The topic of tourism has recently emerged as significant in a number of ways and within a number of academic disciplines. Among the latter are geography, history, anthropology, and literary studies—all of which make strong contributions to ethnohistorical scholarship. Part of the importance and relevance of ethnohistory itself is therefore reflected in just this sort of interdisciplinary perspective.

Recent scholarship in each of these fields has shown that tourism is neither a very recent phenomenon nor the marginal activity that its playful and recreational features seem to imply. Rather, tourism emerges as an extension of colonial exploration and travel and is itself part of the cultural processes of domination and occupation. Tourism as a cultural activity is also deeply resonant with the production of ethnological categories and stereotypes, since much early anthropology made use of the travelogues and writings of travelers—the en masse nature of such travels in the twentieth century giving rise to our current notions of the tourist as opposed to the traveler.

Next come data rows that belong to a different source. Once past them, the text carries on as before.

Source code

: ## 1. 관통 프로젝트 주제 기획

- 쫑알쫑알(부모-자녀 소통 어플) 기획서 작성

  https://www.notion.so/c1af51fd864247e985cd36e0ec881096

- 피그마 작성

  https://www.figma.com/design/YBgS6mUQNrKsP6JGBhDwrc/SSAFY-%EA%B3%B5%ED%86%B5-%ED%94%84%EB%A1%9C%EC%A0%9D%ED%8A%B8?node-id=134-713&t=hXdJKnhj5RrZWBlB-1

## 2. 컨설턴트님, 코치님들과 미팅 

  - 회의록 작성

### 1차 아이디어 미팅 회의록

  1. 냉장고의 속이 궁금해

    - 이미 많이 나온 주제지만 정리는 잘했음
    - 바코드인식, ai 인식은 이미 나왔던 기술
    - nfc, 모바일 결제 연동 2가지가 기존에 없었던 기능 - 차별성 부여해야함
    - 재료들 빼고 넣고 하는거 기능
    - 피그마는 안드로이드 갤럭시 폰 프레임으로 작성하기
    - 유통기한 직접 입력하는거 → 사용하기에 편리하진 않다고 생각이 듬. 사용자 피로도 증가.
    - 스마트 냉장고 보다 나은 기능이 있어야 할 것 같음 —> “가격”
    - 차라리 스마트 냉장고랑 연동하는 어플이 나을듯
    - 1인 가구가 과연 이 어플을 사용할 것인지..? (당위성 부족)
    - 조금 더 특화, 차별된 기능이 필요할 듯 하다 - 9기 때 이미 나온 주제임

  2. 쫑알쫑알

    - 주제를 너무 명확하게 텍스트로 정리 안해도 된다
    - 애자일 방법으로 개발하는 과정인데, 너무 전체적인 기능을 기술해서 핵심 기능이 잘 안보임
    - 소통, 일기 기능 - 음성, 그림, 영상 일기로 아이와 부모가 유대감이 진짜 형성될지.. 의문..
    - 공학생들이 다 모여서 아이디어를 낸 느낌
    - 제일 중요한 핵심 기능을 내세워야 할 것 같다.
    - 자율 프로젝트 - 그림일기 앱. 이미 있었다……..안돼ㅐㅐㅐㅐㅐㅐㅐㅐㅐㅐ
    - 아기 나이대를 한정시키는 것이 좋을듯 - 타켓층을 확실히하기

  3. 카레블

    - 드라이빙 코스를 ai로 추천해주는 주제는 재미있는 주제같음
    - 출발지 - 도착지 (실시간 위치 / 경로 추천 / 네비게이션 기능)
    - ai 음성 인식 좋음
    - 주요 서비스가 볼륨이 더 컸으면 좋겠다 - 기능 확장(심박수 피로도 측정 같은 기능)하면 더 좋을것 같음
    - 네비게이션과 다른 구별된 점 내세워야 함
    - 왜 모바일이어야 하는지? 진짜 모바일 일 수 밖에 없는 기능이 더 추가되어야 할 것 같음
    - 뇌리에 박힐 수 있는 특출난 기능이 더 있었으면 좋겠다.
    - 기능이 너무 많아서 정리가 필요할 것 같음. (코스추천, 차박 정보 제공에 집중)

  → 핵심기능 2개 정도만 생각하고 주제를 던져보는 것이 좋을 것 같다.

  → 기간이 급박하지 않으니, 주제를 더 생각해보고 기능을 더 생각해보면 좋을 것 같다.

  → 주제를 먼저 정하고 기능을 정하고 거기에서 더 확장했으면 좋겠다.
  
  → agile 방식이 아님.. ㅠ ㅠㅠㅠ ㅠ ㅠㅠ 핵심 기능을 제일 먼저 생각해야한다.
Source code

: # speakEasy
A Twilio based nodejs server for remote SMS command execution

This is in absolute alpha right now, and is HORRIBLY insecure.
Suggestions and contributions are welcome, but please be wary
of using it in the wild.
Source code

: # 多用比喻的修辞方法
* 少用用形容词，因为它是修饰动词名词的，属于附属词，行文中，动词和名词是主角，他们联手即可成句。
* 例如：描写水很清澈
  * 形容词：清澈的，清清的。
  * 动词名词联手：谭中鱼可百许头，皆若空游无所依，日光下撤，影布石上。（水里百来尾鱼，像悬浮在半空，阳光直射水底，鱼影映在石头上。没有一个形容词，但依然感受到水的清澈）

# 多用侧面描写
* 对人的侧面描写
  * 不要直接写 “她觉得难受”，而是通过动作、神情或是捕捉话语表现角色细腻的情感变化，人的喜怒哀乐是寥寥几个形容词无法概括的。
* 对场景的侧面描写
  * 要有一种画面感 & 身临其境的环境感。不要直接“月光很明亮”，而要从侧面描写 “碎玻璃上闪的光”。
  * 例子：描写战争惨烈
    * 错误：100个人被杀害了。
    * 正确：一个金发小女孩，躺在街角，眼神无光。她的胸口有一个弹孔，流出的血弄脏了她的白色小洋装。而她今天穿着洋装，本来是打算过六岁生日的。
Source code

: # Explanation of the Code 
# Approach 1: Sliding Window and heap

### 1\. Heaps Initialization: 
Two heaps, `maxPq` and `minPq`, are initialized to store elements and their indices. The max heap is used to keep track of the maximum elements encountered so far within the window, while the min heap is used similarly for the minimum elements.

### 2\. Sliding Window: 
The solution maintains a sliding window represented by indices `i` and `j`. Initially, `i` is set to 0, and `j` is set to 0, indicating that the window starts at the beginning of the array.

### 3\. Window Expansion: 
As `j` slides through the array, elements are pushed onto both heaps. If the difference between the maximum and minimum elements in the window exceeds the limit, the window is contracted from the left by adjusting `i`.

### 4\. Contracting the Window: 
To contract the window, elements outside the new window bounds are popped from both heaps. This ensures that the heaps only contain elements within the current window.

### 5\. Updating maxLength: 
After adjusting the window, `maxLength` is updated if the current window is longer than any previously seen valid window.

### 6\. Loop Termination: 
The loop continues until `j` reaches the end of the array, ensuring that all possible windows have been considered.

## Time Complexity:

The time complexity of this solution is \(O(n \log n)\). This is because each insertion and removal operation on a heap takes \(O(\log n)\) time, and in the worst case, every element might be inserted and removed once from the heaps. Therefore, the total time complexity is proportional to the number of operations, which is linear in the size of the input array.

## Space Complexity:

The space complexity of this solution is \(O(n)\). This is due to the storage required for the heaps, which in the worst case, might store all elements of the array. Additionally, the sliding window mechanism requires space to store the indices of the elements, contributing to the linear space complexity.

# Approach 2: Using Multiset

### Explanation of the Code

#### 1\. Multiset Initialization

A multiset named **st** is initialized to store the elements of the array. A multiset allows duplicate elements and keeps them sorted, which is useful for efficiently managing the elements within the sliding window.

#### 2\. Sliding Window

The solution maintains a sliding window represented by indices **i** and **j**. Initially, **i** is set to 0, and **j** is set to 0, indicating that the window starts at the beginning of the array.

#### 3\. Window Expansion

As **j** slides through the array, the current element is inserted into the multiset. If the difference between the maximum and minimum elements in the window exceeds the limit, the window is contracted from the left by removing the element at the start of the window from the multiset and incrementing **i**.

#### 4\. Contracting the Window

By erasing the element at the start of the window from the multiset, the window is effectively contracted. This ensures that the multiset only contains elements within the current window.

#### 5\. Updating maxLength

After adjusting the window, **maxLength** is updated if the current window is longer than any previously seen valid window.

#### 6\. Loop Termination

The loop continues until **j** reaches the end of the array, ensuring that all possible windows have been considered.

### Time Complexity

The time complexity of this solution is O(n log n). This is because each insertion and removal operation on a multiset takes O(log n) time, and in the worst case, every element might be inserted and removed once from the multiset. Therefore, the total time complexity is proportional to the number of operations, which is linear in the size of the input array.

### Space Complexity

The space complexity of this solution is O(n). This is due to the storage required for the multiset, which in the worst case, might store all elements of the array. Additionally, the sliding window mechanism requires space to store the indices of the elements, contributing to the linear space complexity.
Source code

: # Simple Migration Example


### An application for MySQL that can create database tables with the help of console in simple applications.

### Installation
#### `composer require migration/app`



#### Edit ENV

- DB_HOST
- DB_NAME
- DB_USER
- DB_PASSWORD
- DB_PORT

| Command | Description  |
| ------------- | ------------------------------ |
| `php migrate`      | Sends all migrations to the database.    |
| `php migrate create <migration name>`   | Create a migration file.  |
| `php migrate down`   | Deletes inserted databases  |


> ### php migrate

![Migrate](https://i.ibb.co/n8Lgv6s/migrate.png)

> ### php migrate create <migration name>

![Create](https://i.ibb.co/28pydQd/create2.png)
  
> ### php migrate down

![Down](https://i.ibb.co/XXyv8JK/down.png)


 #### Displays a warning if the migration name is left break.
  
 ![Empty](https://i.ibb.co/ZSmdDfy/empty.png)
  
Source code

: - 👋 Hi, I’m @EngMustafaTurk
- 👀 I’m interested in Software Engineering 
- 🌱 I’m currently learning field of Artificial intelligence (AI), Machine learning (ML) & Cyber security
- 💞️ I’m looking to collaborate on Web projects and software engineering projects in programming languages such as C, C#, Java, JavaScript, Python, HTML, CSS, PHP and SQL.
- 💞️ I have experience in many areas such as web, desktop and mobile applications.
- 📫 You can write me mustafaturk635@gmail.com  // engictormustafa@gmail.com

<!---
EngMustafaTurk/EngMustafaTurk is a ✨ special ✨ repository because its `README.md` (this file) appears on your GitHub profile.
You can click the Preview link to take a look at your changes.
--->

As a result, the touristic cultural productions of earlier times, in the form of photographs, travelogues, guidebooks, and souvenirs, have sometimes become the basis for cultural revival among minority or indigenous peoples. In this way, the history of tourism is important not only for gaining a better understanding of the contemporary cultural politics of ethnological representation, but also for improving interpretations of indigenous movements seeking cultural reclamation. The articles collected here certainly take on these and related questions and as such make an original and much-needed contribution to these debates in the context of North America.